Supplied material.

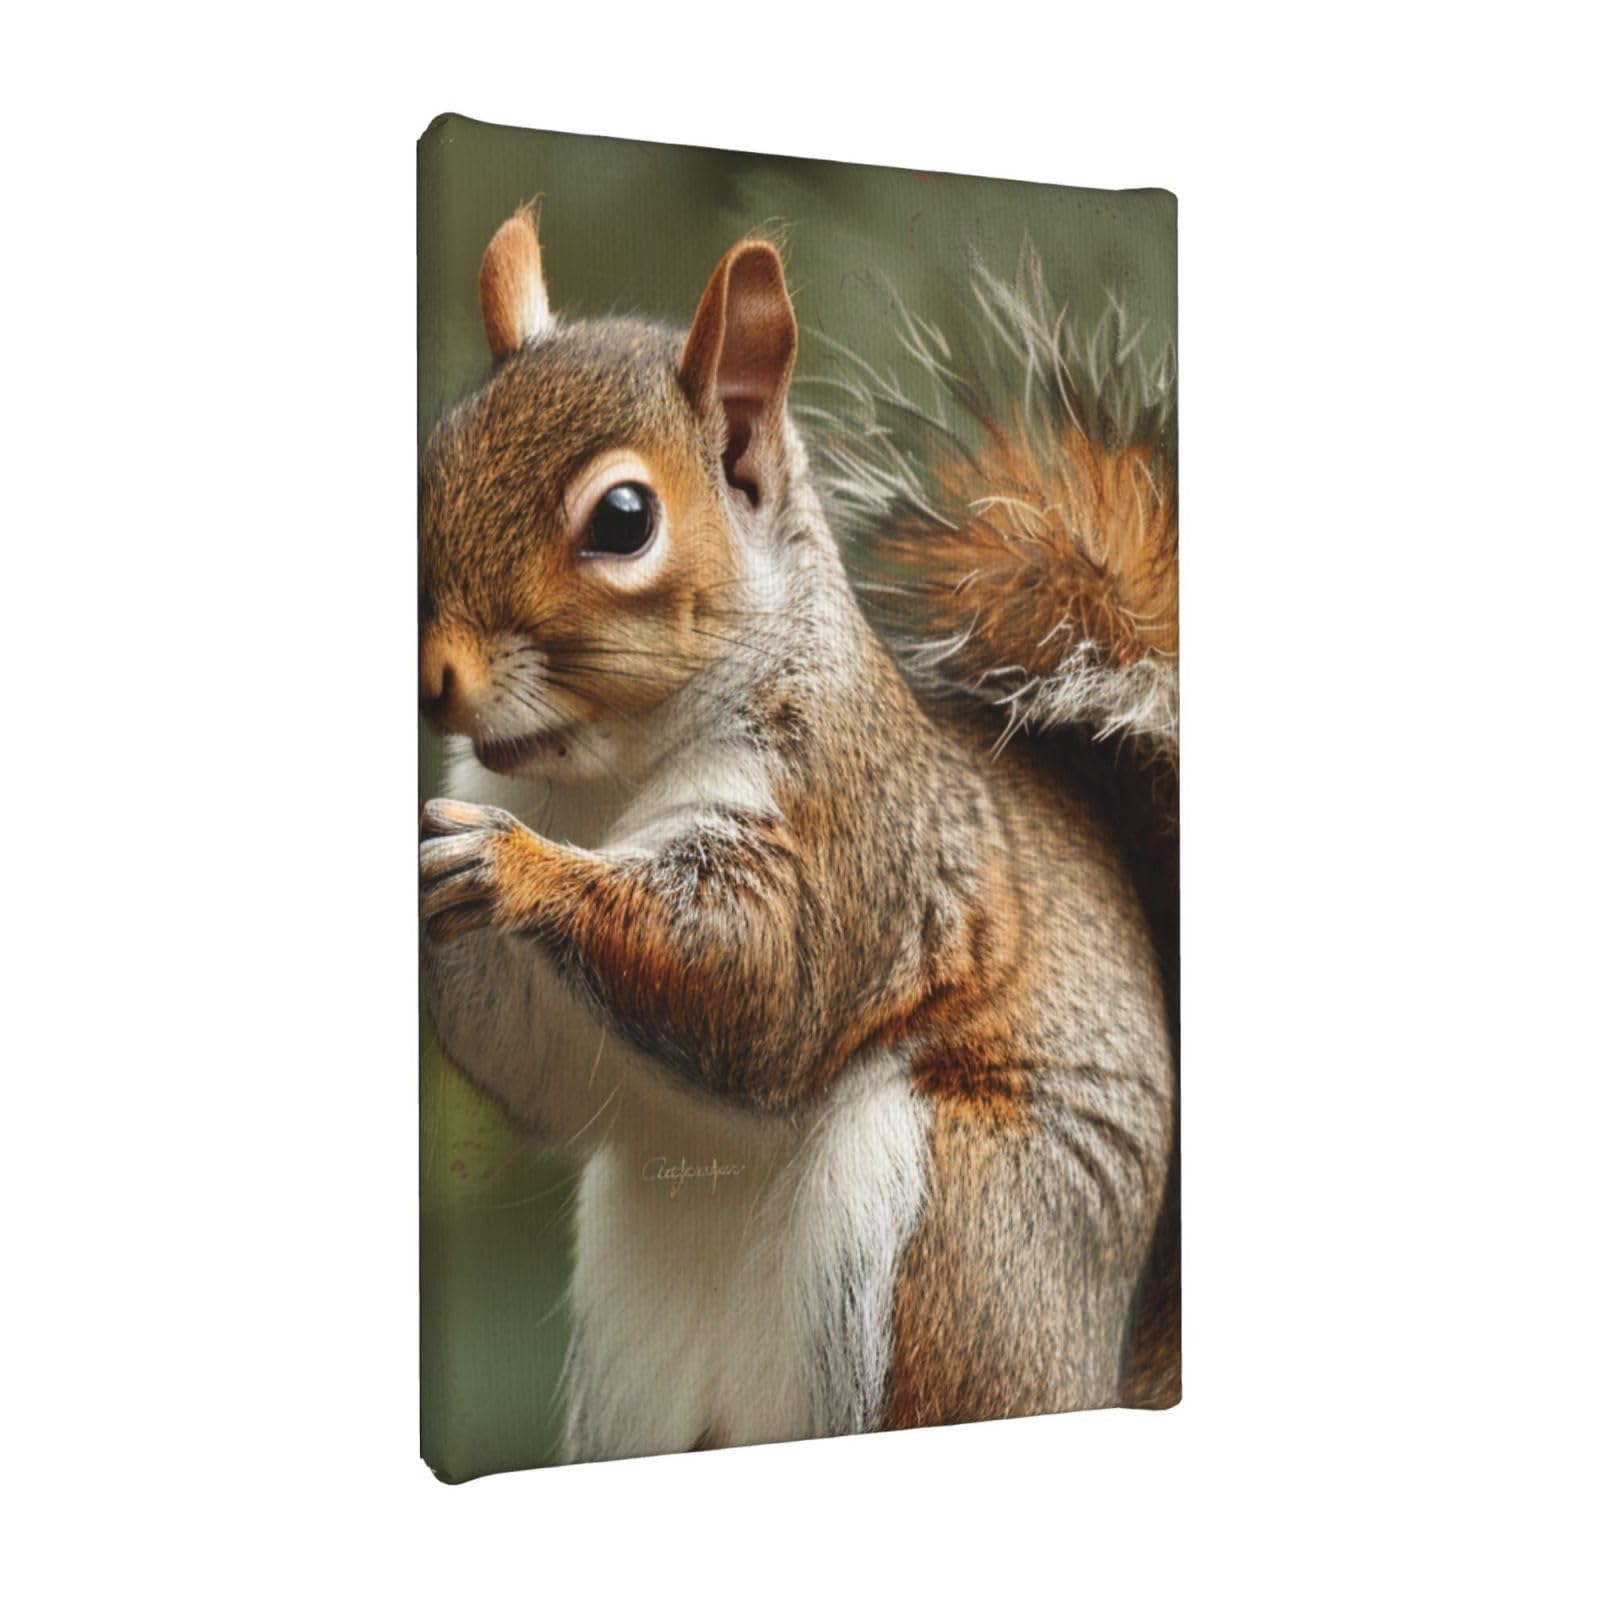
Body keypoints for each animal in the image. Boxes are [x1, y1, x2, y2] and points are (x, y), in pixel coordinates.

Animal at [420, 203, 1178, 1461]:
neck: (596, 781)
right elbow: (549, 1073)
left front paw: (511, 866)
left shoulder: (848, 829)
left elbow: (761, 976)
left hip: (966, 1232)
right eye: (434, 461)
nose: (432, 682)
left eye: (623, 519)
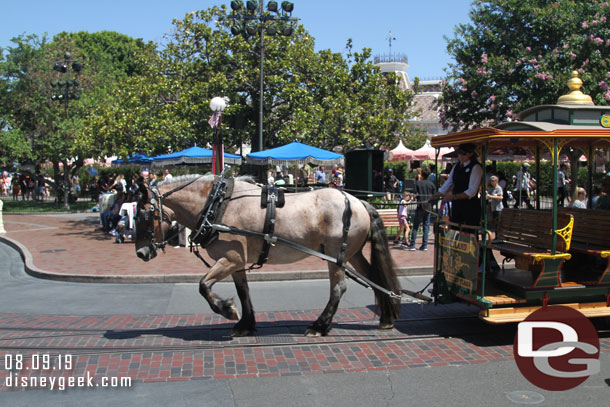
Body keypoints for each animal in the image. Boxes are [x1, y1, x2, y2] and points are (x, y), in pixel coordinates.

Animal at [134, 175, 400, 338]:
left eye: (144, 215)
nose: (141, 252)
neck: (217, 204)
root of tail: (358, 201)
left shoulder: (230, 259)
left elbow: (203, 285)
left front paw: (227, 310)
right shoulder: (236, 262)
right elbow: (243, 291)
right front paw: (245, 324)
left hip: (336, 256)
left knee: (339, 288)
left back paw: (319, 326)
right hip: (351, 255)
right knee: (375, 278)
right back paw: (386, 317)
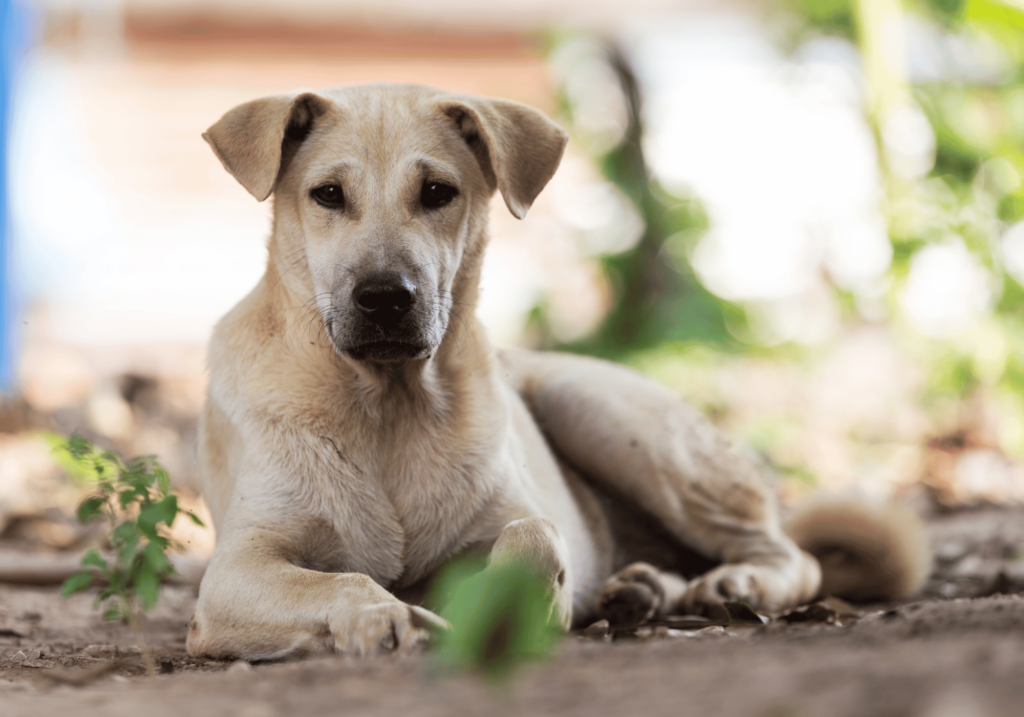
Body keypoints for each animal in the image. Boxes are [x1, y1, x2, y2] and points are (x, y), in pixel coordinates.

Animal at [184, 81, 929, 659]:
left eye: (437, 192)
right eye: (328, 194)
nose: (386, 297)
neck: (388, 407)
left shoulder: (521, 518)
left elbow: (533, 535)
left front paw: (507, 605)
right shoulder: (235, 571)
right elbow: (335, 580)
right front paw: (382, 614)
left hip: (615, 419)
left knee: (794, 555)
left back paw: (726, 584)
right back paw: (641, 590)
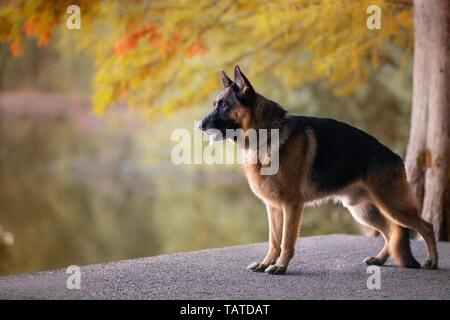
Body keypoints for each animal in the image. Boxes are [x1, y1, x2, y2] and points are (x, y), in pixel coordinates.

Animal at [199, 65, 438, 276]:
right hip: (364, 211)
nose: (199, 126)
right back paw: (379, 259)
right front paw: (266, 263)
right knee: (391, 232)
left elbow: (286, 241)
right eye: (215, 104)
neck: (265, 135)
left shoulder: (291, 205)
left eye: (223, 105)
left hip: (393, 206)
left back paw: (432, 261)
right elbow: (274, 240)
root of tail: (395, 156)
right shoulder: (274, 208)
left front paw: (280, 266)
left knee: (425, 226)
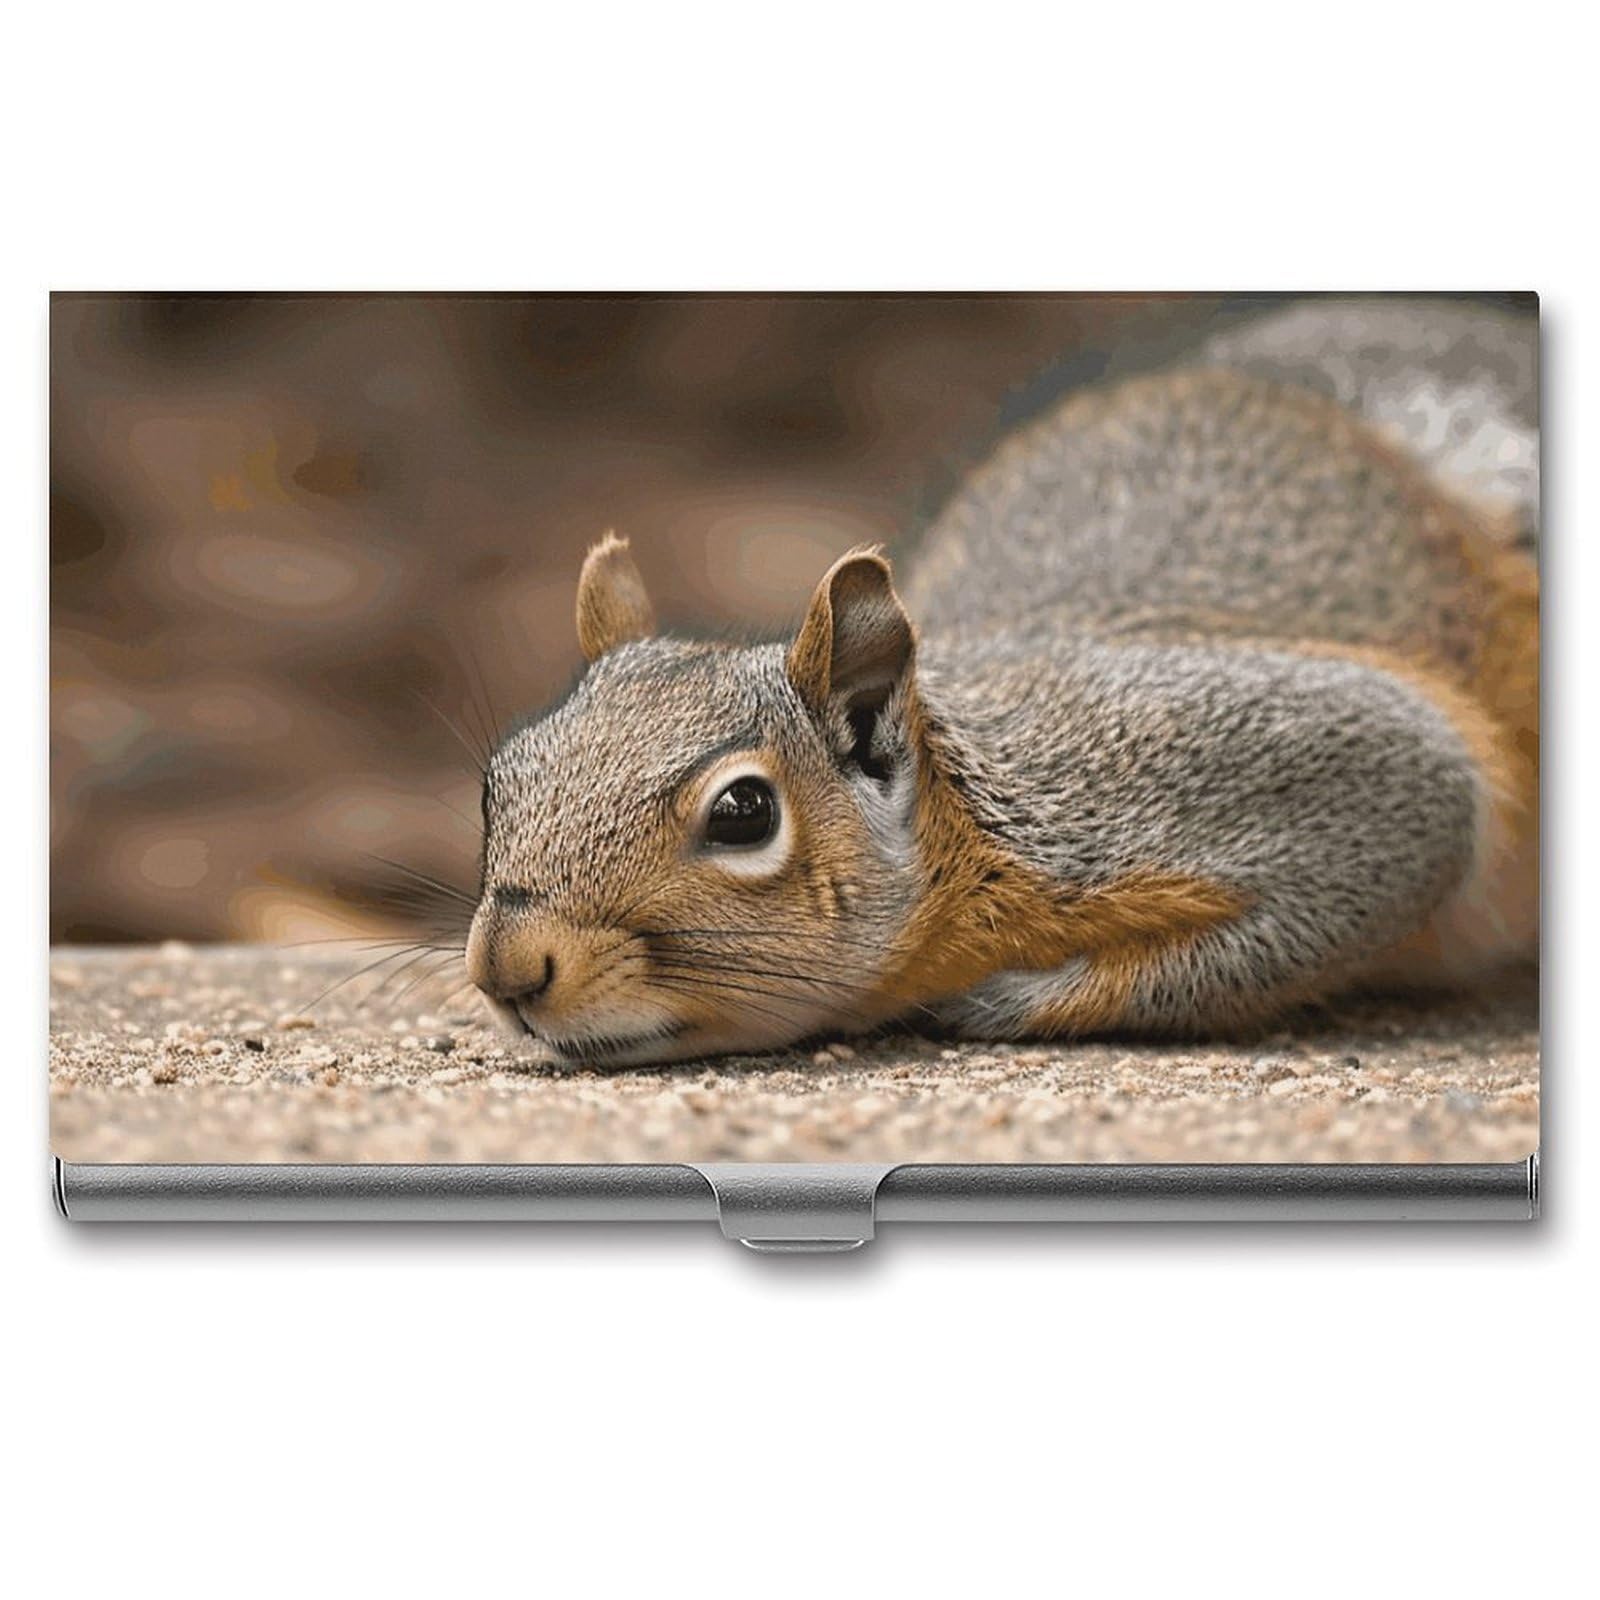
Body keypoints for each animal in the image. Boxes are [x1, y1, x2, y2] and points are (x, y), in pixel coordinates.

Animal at [464, 303, 1539, 1066]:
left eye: (743, 814)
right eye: (498, 782)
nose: (507, 968)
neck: (973, 827)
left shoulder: (1227, 761)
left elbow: (1406, 827)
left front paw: (1003, 1001)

Brief.
Copy out every line from the data above that has "front" in it.

Reply to the task.
left front paw: (511, 866)
left front paw: (227, 310)
right front paw: (245, 324)
left front paw: (507, 605)
right front paw: (382, 614)
right front paw: (266, 263)
left front paw: (280, 266)
left front paw: (1003, 1001)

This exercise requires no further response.